The prospect of U.S. and Japanese troops fighting side by side in the next land war in Asia — and heaven forbid the need for either — comes a step closer with a little-noted provision in U.S. realignment plans announced last week. The agreement to shift 9,000 Marines from Okinawa to other locations in the Pacific also includes plans to build joint U.S.-Japan training bases on American territory in the Northern Mariana Islands and perhaps elsewhere.
This would mark the first time that U.S. and Japanese troops routinely train together for combat operations and would dramatically deepen the connection between those forces. “This is a historic shift in the relationship,” says Noboru Yamaguchi, a retired lieutenant general in Japan’s Ground Self-Defense Force and now a professor at the National Defense Academy of Japan. “The fact that these will be joint facilities on U.S. soil makes the relationship much more of a two-way street. This is not just renting land to the Marines.”

### WHAT THE TASK REQUIRES
Retype the passage on joint U.S.-Japan training bases between "The prospect of" and "and perhaps elsewhere.", inclusive.

### Body or hand keypoint data

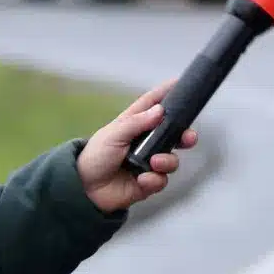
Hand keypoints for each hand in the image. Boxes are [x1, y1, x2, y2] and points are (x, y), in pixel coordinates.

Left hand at [76, 79, 195, 214]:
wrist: (84, 189)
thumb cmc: (95, 156)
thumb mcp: (113, 134)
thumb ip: (137, 123)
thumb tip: (159, 110)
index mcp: (133, 125)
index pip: (152, 105)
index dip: (165, 94)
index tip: (180, 83)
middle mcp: (144, 143)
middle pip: (173, 135)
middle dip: (185, 135)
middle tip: (189, 137)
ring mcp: (147, 163)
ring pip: (171, 159)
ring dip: (167, 161)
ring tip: (154, 163)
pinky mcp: (147, 183)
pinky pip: (161, 180)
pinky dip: (154, 180)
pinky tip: (142, 180)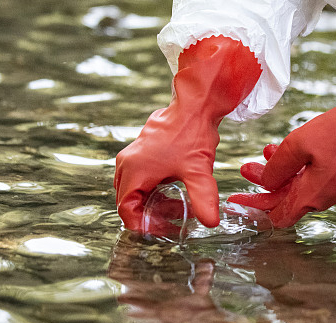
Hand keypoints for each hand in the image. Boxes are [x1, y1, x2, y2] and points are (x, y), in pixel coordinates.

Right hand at [114, 105, 219, 233]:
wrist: (194, 106)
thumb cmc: (192, 134)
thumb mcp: (198, 171)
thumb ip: (203, 199)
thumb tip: (210, 223)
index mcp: (133, 171)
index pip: (126, 210)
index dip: (144, 225)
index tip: (164, 229)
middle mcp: (127, 164)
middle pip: (128, 201)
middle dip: (149, 214)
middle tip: (174, 221)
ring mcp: (132, 156)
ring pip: (134, 189)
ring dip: (152, 202)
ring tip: (178, 207)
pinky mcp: (141, 151)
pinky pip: (139, 178)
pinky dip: (153, 189)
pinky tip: (174, 191)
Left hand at [229, 55, 335, 227]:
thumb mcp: (298, 146)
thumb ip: (277, 168)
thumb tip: (265, 183)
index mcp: (310, 196)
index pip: (276, 215)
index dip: (254, 208)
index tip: (237, 200)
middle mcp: (321, 196)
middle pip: (284, 198)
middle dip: (262, 184)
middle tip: (245, 169)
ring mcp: (332, 185)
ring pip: (296, 184)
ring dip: (278, 171)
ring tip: (263, 153)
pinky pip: (311, 175)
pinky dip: (295, 165)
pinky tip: (286, 147)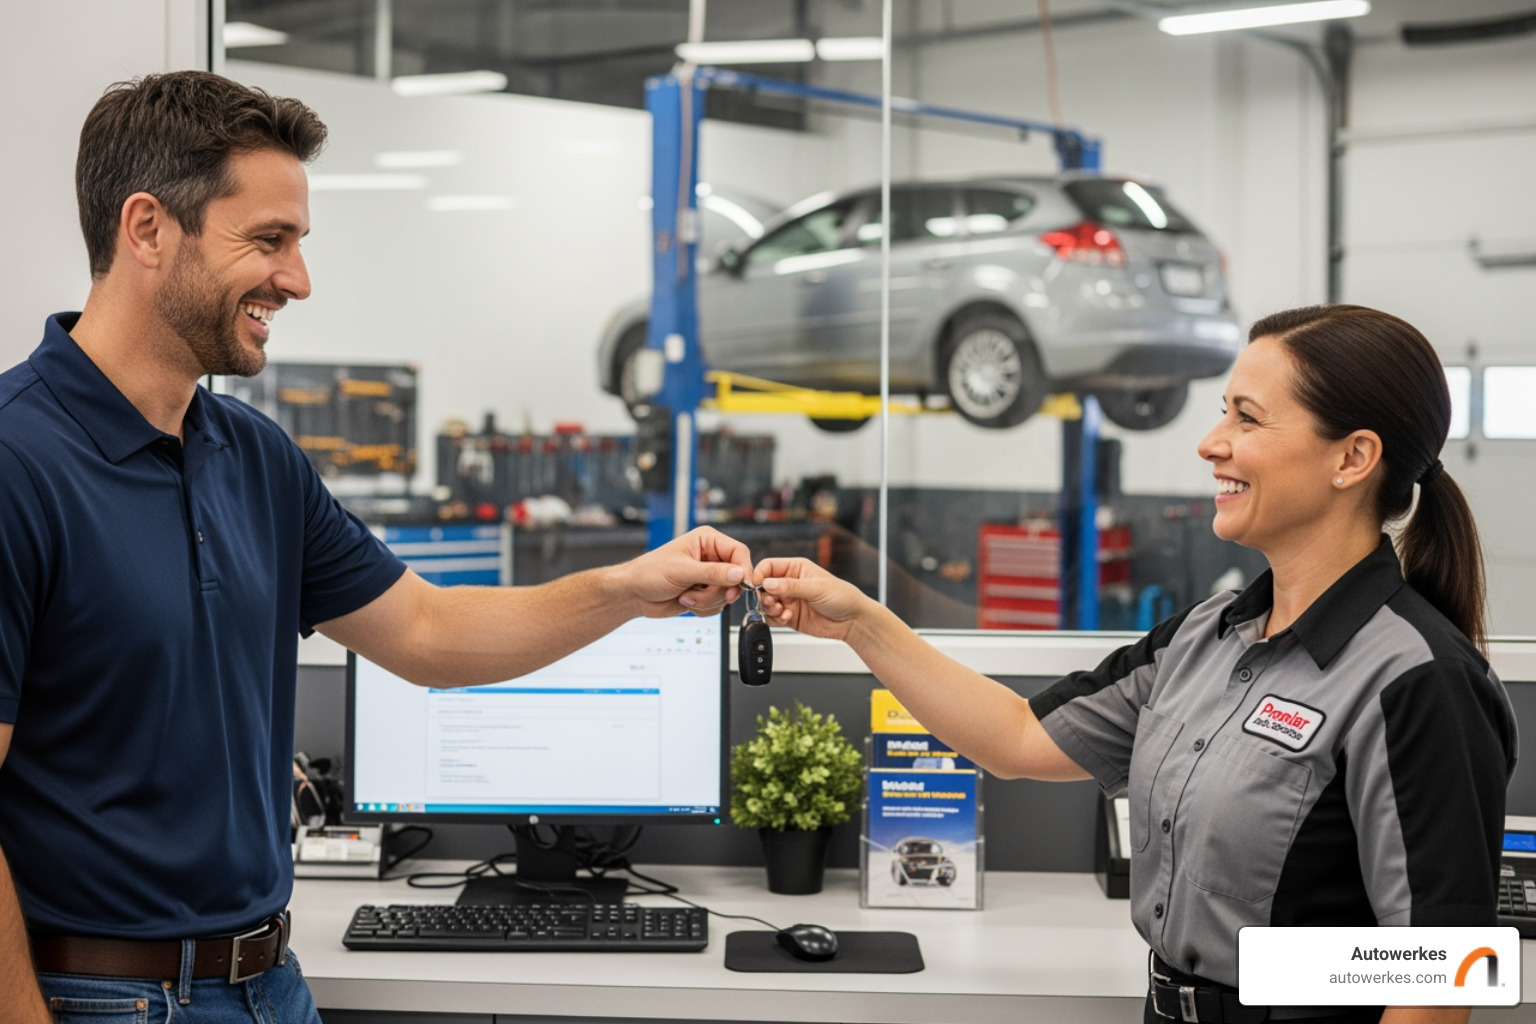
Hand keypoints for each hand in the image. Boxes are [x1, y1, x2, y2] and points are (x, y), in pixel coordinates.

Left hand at [620, 526, 751, 617]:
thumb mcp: (683, 571)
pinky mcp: (705, 593)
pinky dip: (703, 608)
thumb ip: (713, 573)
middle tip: (699, 592)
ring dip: (706, 601)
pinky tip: (685, 600)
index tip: (742, 586)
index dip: (744, 570)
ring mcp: (709, 577)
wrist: (634, 594)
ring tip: (686, 595)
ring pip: (727, 594)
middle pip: (736, 577)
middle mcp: (711, 557)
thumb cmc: (650, 573)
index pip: (739, 552)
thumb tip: (740, 574)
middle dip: (717, 591)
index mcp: (707, 541)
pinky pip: (718, 606)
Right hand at [754, 557, 873, 641]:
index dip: (760, 575)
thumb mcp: (816, 588)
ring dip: (769, 608)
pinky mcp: (789, 616)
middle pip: (764, 586)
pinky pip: (773, 617)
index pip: (769, 566)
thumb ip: (790, 586)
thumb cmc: (842, 597)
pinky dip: (775, 619)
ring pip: (766, 603)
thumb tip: (768, 583)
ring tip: (781, 610)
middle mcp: (790, 583)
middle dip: (763, 595)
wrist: (852, 621)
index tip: (757, 585)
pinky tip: (786, 617)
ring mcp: (789, 600)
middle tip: (771, 601)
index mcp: (796, 568)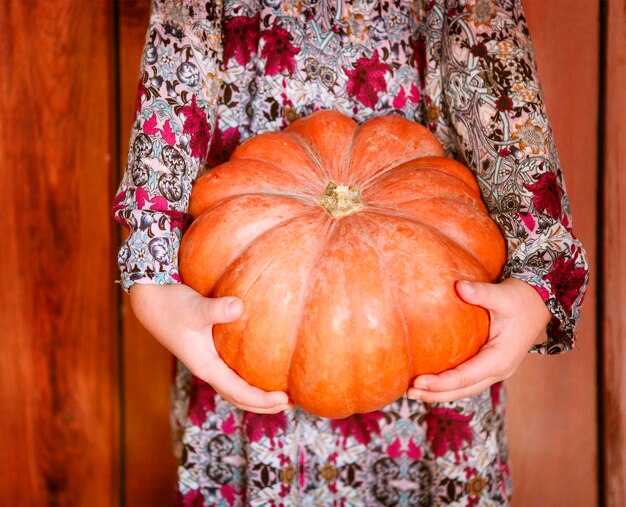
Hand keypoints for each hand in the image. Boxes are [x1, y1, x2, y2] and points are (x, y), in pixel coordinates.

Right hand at [129, 283, 291, 412]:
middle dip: (263, 405)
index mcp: (206, 367)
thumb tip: (240, 306)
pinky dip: (248, 380)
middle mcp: (207, 369)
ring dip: (256, 395)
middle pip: (238, 397)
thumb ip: (217, 309)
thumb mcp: (196, 307)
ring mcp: (207, 362)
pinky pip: (232, 374)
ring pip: (234, 388)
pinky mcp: (208, 351)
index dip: (262, 400)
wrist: (150, 300)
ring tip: (281, 395)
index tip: (284, 400)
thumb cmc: (172, 304)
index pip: (238, 392)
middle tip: (291, 404)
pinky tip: (263, 368)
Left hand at [406, 278, 551, 402]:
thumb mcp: (502, 295)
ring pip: (465, 389)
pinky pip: (468, 381)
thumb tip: (458, 286)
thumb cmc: (520, 299)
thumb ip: (481, 293)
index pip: (465, 376)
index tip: (418, 382)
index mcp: (500, 358)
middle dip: (435, 394)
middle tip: (408, 392)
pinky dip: (449, 385)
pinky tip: (430, 382)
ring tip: (413, 392)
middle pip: (463, 389)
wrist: (538, 304)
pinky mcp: (491, 366)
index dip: (441, 382)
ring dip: (440, 393)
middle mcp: (499, 370)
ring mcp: (496, 371)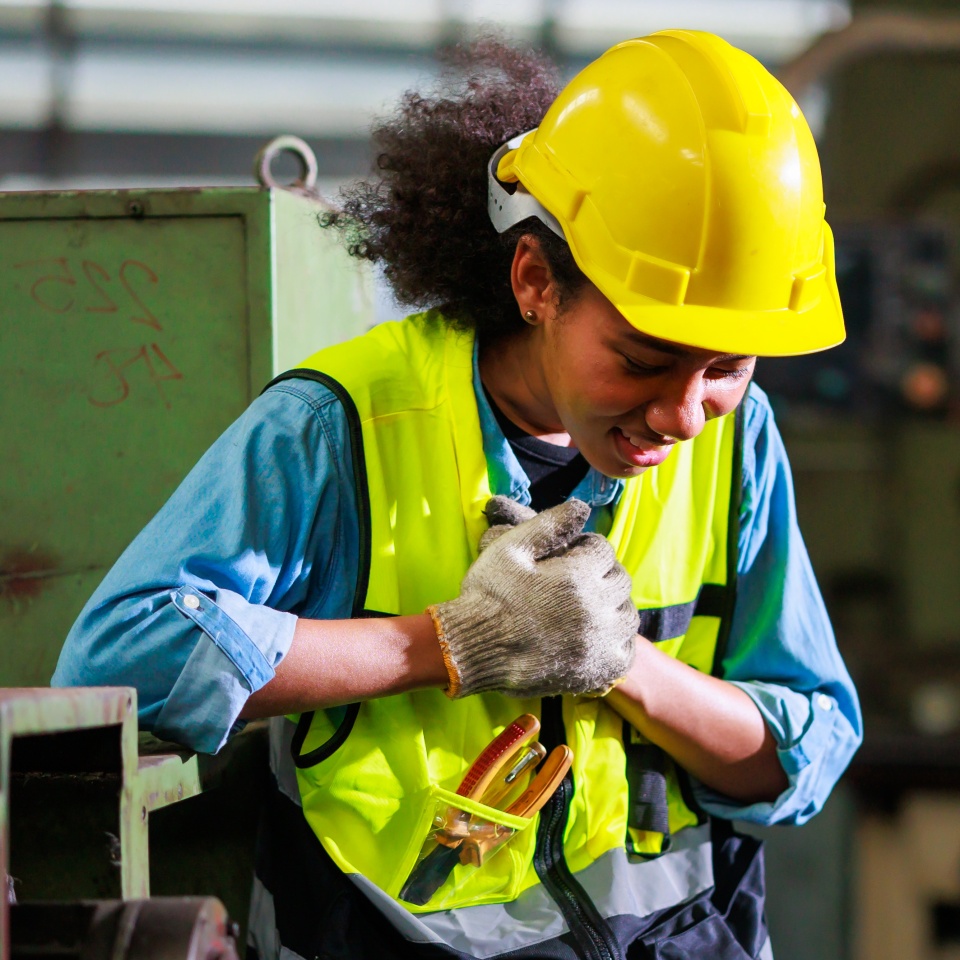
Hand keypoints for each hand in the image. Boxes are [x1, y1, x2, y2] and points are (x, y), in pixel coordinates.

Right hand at [428, 498, 637, 698]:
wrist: (471, 647)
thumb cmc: (488, 594)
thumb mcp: (510, 547)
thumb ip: (549, 524)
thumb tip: (582, 507)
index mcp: (578, 576)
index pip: (603, 550)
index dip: (585, 549)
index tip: (568, 557)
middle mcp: (596, 609)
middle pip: (620, 582)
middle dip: (601, 575)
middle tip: (575, 583)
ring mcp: (598, 643)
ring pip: (627, 617)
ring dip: (613, 607)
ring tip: (587, 608)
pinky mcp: (595, 672)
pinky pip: (625, 652)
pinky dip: (616, 642)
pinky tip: (595, 637)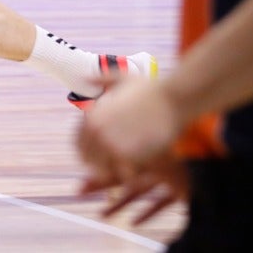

### SOLUTION TO THIS TASK
The prospect of U.S. and Japanese troops fighting side by side in the next land war in Asia — and heaven forbid the need for either — comes a step closer with a little-noted provision in U.S. realignment plans announced last week. The agreement to shift 9,000 Marines from Okinawa to other locations in the Pacific also includes plans to build joint U.S.-Japan training bases on American territory in the Northern Mariana Islands and perhaps elsewhere.